I have been seeing a problem in our Loki install (Kubernetes, using the loki-distributed Helm chart) where the memcachedChunks container will quickly run out of memory, which causes logs to fail to be ingested.
set operation results in:
“level=error ts=2021-10-04T15:35:46.721335152Z caller=memcached.go:235 msg=“failed to put to memcached” name=chunks err=“server= memcache: unexpected response line from \“set\”: \“SERVER_ERROR out of memory storing object\\r\\n\””\n”
“level=error ts=2021-10-04T15:35:58.30206562Z caller=memcached.go:235 msg=“failed to put to memcached” name=chunks err=“server= memcache: unexpected response line from \“set\”: \“SERVER_ERROR Out of memory during read\\r\\n\””\n”
Currently we have the following settings:
cpu: 500m
memory: 19073Mi
enabled: true
- -m 18000
- -I 32m
all memcached config settings are set to:
batch_size: 100
parallelism: 100
expiration: 30m
split_queries_by_interval is set to 15m and align_queries_with_step is set to True.
chunk_target_size is 1536000
What it appears like to me is that chunks are filling up the memcache server but they are never being purged. This is also causing logs to not be ingested which seems odd to me, since I thought this cache was for query cache to speed up retrieval for queries. Why is the memcached server being out of memory causing logs to not be ingested, and what would be the recommendation here? Also, I was under the impression that memcached would evict older entries when newer ones were set that would cause it to exceed memory limits?

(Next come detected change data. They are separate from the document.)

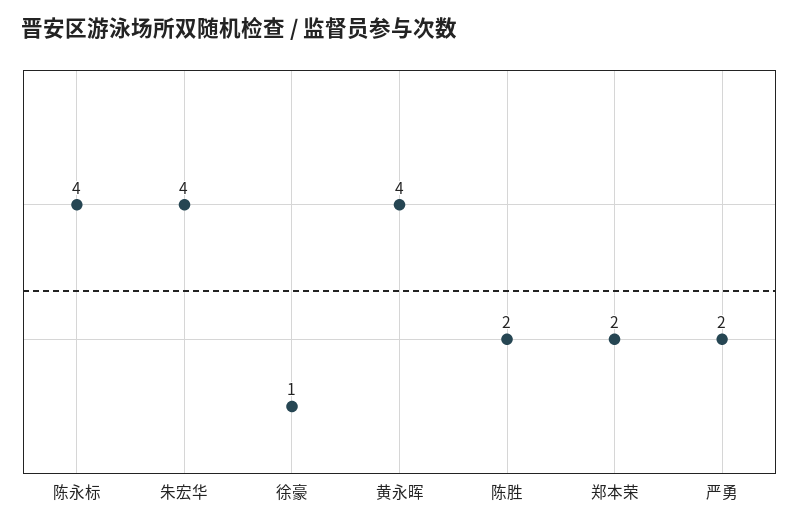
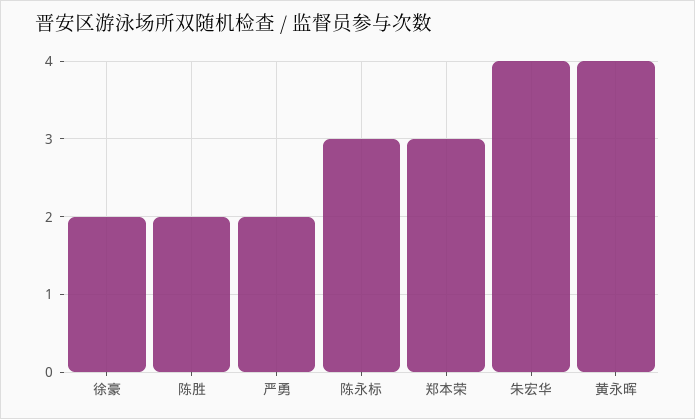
陈永标: 4 -> 3
徐豪: 1 -> 2
郑本荣: 2 -> 3

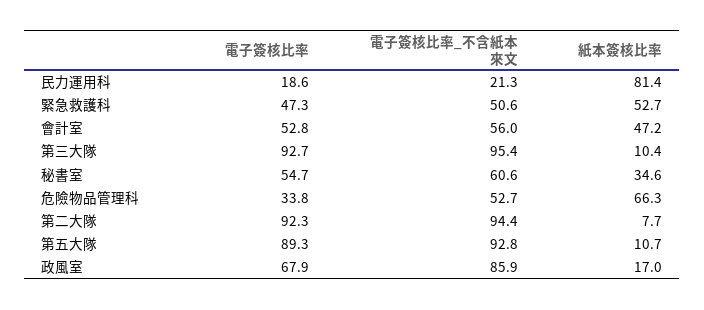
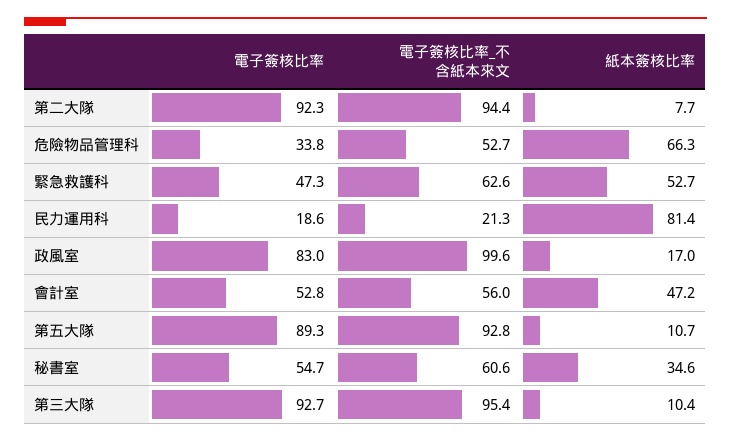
電子簽核比率_不含紙本來文, 緊急救護科: 50.6 -> 62.6
電子簽核比率, 政風室: 67.9 -> 83
電子簽核比率_不含紙本來文, 政風室: 85.9 -> 99.6

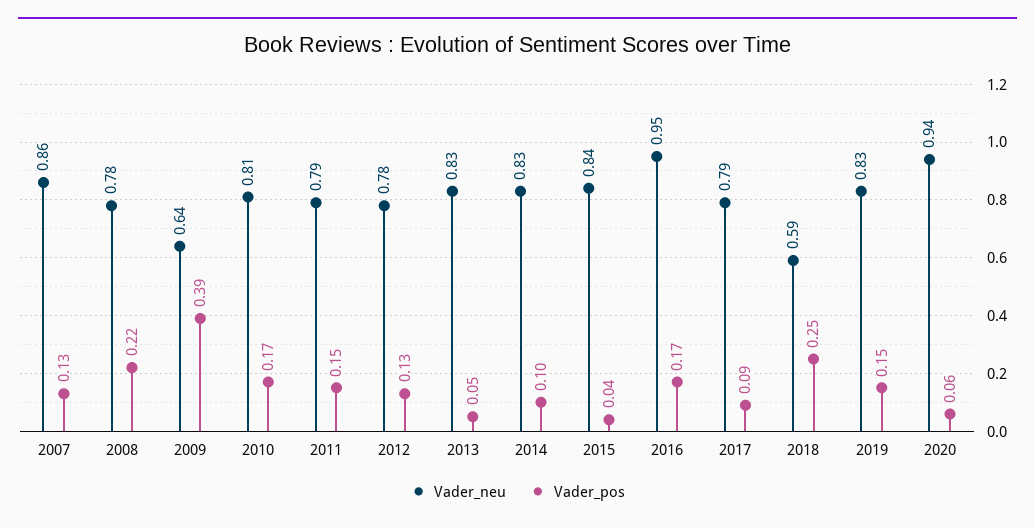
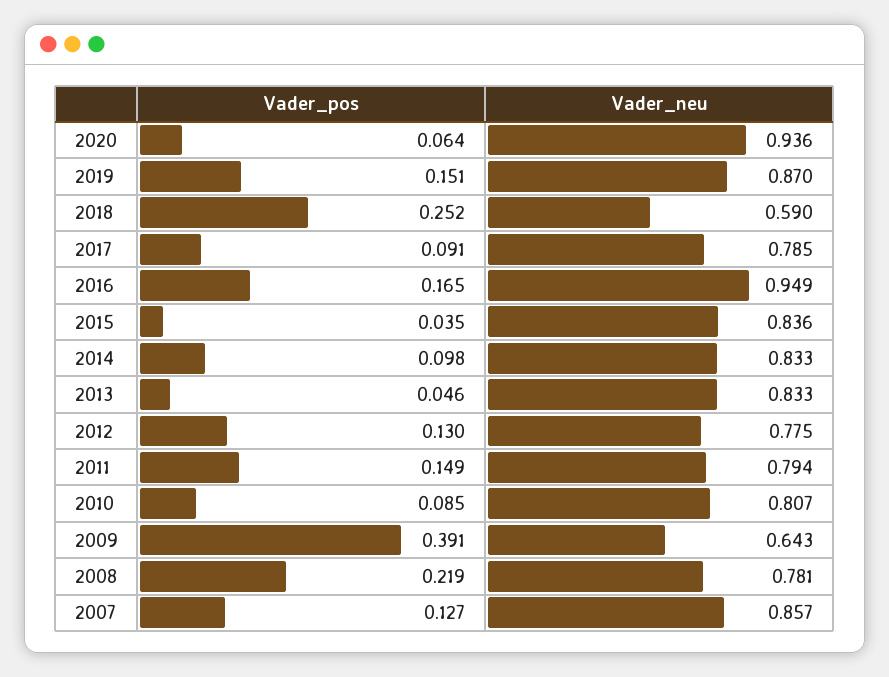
Vader_pos, 2010: 0.17 -> 0.085
Vader_neu, 2019: 0.83 -> 0.87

Hi @stdiluted , we too have deployed the loki-distributed Helm Chart (including memcached) in our Kubernetes clusters and are seeing these error messages.
Actually the distributed helm chart defines multiple memcached instances. And the one that is related to the ingesters is a different one than the one that is used for the queries.
loki-distributed-memcached-chunks-1 memcached >29 SERVER_ERROR Out of memory during read
loki-distributed-ingester-1 ingester level=error ts=2022-02-22T12:03:00.672944713Z caller=memcached.go:224 msg="failed to put to memcached" name=chunks err="server=redacted:11211: memcache: unexpected response line from \"set\": \"SERVER_ERROR Out of memory during read\\r\\n\""
loki-distributed-ingester-1 ingester level=error ts=2022-02-22T12:03:00.842328067Z caller=memcached.go:224 msg="failed to put to memcached" name=chunks err="server=redacted:11211: memcache: unexpected response line from \"set\": \"SERVER_ERROR Out of memory during read\\r\\n\""
Could it be that your uploads for the logs are too slow? Then the chunks would pile up faster than they can be removed and thus create memory issues in memcached.